Song of the Week: Minus the Bear - "Pachuca Sunrise"



Since it seems practically everyone is at the beach this week, here's a song that rests comfortably among the ranks of awesome, contemporary beach tunes. If you aren't at the beach, perhaps you should just close your eyes, listen to this and pretend you are. It'll make you feel better, I promise.

Amazon's 50/$5 August Recommendations

I've recently become aware of amazon.com's monthly promotion where the top album picks from the site editors go up for sale for $5 each. The only troublesome part of the whole deal is that the editors end up posting 50 albums, which may seem a little overwhelming for those looking to get the absolute most bang for their music-loving buck. To try and solve this problem, I've decided to prune each of these lists each month starting now. So, without further ado, here's the cream of the crop of this month's 50/$5 deals.

Phoenix - Wolfgang Amadeus Phoenix














The Field - Yesterday and Today














A-Trak - Infinity +1














The Cool Kids - The Bake Sale














Dirty Projectors - Rise Above














Luckily, this month's selections provided for pretty eclectic mix ranging everywhere from hip-hop to indie rock, and even minimalistic progressive techno. Hopefully, you find these recommendations helpful, and be sure to check out next month's top 5 50/$5.

Review: Discovery - LP

Tired of my streak of positive music reviews? Good, because so am I, and Discovery's LP is an excellent place for me to stop gushing over albums. This is mainly due to the fact that--in one word--this album is bad.

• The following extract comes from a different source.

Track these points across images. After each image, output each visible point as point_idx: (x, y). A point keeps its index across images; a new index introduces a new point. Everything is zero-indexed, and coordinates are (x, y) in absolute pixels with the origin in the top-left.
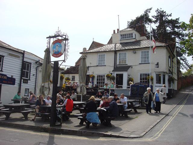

With a band composed of Ra Ra Riot's Wes Miles and Vampire Weekend's Rostam Batmanglij, you'd think that Discovery would show at least some interesting potential if not rock everyone's socks off. Instead, the band unleashed LP, a debut album full of shallow songwriting, irregular beat structures, and desperate sounding attempts to be relevant and cool that makes for some mildly amusing hipster party fodder at best.

LP starts out about as strong as it can with fairly interesting tracks like "Orange Shirt" and "Osaka Loop Line" that use some catchy, minimalist beats to sound fresh, but suffer from mediocre lyrics like "Still you won't call me back / And every text I get from you sounds so so serious / But I'm sitting at home sipping this miso / Ticking to raindrops upon my window pane / Texting too fast for me to reply / Never looking when you type T-9." I'm usually not one to nitpick songwriting, but lyrics like that are just plain cheesy. Combine those with the stupidly-popular-yet-overplayed auto-tune vocals, and you've got a pretty good idea of what the rest of the album is like. Well, I honestly have to take that back; it actually gets worse.

By LP's fourth track, "I Wanna Be Your Boyfriend," I was certain that this album was not something I would want to recommend to anyone. With a rather lackluster performance by guest vocalist Angel Deradoorian crying "I wanna be your boyfriend" (before being so "cleverly" chopped up to sound more like "I want a boyfriend"), the whole song sounds like a desperate grab for love and attention from the song's creator. It's sad.

Many of the other songs proceed in either this direction of poorly written and bad/auto-tuned singing ("Can You Discover," "Carby"), or simply opt to have some of the ugliest synth or beat work I have heard on a professionally produced album ("So Insane," It's Not My Fault (It's My Fault)"). Of course there a couple exceptions, but these also have problems of their own.

The strongest track on Discovery's album is probably "Swing Tree," but that's probably because the song is mainly comprised of a synth riff that isn't theirs. In their defense though, "Swing Tree" has a different feel to it than the Tom Tom Club classic, not to mention that the song is a lyrical high-point for this poor, poor LP.

There is one other song that tries to succeed somewhat like “Swing Tree” by combining borrowed melodies and strong songwriting, but the only difference here is that it’s a cover, and a horrible one at that. After hearing what disrespect Discovery paid to “I Want You Back,” the super-hit by none other than the late-great Michael Jackson, it’s hard to believe that this is a band that wants to take itself seriously. Did they really think that screechy, lo-fi synths, cascading beeps, and auto-tune could possibly add something one of the greatest pop songs of all time? Unless Discovery was shooting to add an unlistenable quality to the track, the answer in almost every respect is no.

To try and summarize, listening to LP can be best compared to watching a bad comedy. Instead of witty substance and subtlety, Discovery paints in broad strokes and tries to generate appeal by referencing some of the most salient aspects of contemporary music culture without actually commenting on them. So in the end, you are left with an album full of uninspired songs written by two dudes that seem to think shoving MGMT and Kanye West into Tom Tom Club and Michael Jackson would sound good. And, while I’m not necessarily saying these sounds are completely incompatible, I am saying that Discovery’s attempt to make them work is all but a miserable failure.